Ce n’est pas une thèse sur le mal, c’est un film sur des corps et des êtres écrasés par des forces invisibles : la religion, l’autorité patriarcale, l’ordre social, le silence collectif. Le mal est un automatisme social, pas une volonté sadique.
Haneke ne juge pas ses personnages. Il ne commente rien. Il ne moralise pas. Il observe, froidement, minutieusement (plans fixes, longs silences, aucune musique d’accompagnement, caméra souvent distante, statique, indifférente). Ce dispositif formel ne vient pas en aide aux personnages, il les expose à leur propre isolement et à la pesanteur de leur environnement.
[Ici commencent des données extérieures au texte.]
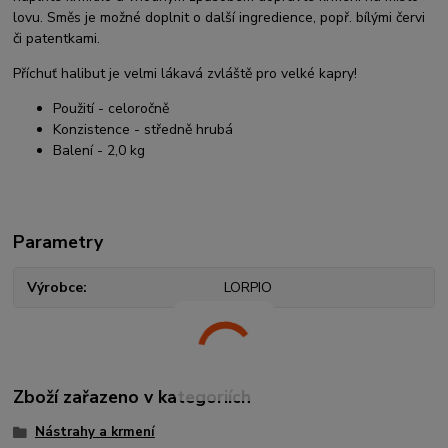
lovu. Směs je možné doplnit o další ingredience, popř. bílými červi
či patentkami.
Příchuť halibut je velmi lákavá zvláště pro velké kapry!
Použití - celoročně
Konzistence - středně hrubá
Balení - 2,0 kg
Parametry
Výrobce
LORPIO
Zboží zařazeno v kategoriích
Nástrahy a krmení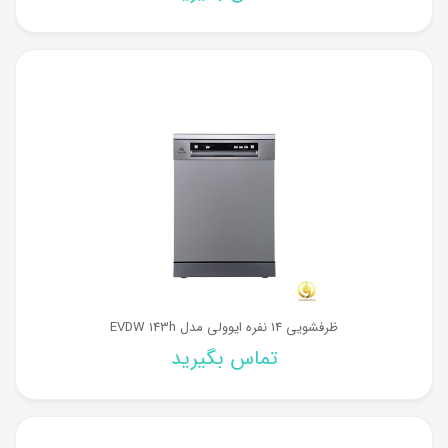
ظرفشویی 14 نفره ایوولی مدل EVDW 143h
تماس بگیرید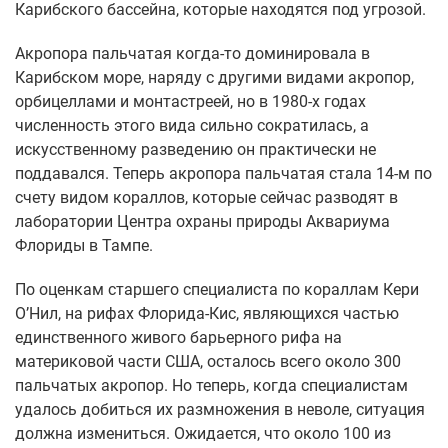
Карибского бассейна, которые находятся под угрозой.
Акропора пальчатая когда-то доминировала в
Карибском море, наряду с другими видами акропор,
орбицеллами и монтастреей, но в 1980-х годах
численность этого вида сильно сократилась, а
искусственному разведению он практически не
поддавался. Теперь акропора пальчатая стала 14-м по
счету видом кораллов, которые сейчас разводят в
лаборатории Центра охраны природы Аквариума
Флориды в Тампе.
По оценкам старшего специалиста по кораллам Кери
О’Нил, на рифах Флорида-Кис, являющихся частью
единственного живого барьерного рифа на
материковой части США, осталось всего около 300
пальчатых акропор. Но теперь, когда специалистам
удалось добиться их размножения в неволе, ситуация
должна измениться. Ожидается, что около 100 из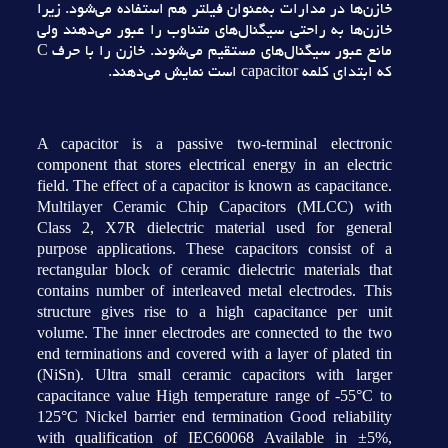
خازن‌ها در مدارات به‌عنوان فيلتر هم استفاده مي‌شود. زيرا
خازن‌ها به راحتي سيگنال‌هاي متناوب را عبور مي‌دهند ولي
مانع عبور سيگنال‌هاي مستقيم مي‌شوند. خازن را با حرف C
که ابتداي کلمه capacitor است نمايش مي‌دهند.
A capacitor is a passive two-terminal electronic
component that stores electrical energy in an electric
field. The effect of a capacitor is known as capacitance.
Multilayer Ceramic Chip Capacitors (MLCC) with
Class 2, X7R dielectric material used for general
purpose applications. These capacitors consist of a
rectangular block of ceramic dielectric materials that
contains number of interleaved metal electrodes. This
structure gives rise to a high capacitance per unit
volume. The inner electrodes are connected to the two
end terminations and covered with a layer of plated tin
(NiSn). Ultra small ceramic capacitors with larger
capacitance value High temperature range of -55°C to
125°C Nickel barrier end termination Good reliability
with qualification of IEC60068 Available in ±5%,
D'où ce sentiment de gêne, presque d'oppression. Le comique froid (et glaçant) surgit parfois dans la rigidité même des personnages, dans leur incapacité à sortir des rôles qu’ils incarnent. Comme des marionnettes tragiques (les enfants qui obéissent aveuglément à des règles absurdes, les adultes qui bafouillent des principes qu’ils ne comprennent pas, des gestes mécaniques, des visages figés).
Le Ruban blanc est aussi un film sur l’opacité du réel. On ne sait jamais exactement qui est coupable des actes violents dans le village. Les enfants ? Les adultes ? La communauté tout entière ? Haneke ? C’est un film sans résolution, sans justice, sans réponse.
Le film n'est pas une leçon de morale, c'est une anatomie clinique de l’humain, dans ce qu’il a de plus tragiquement absurde et répétitif.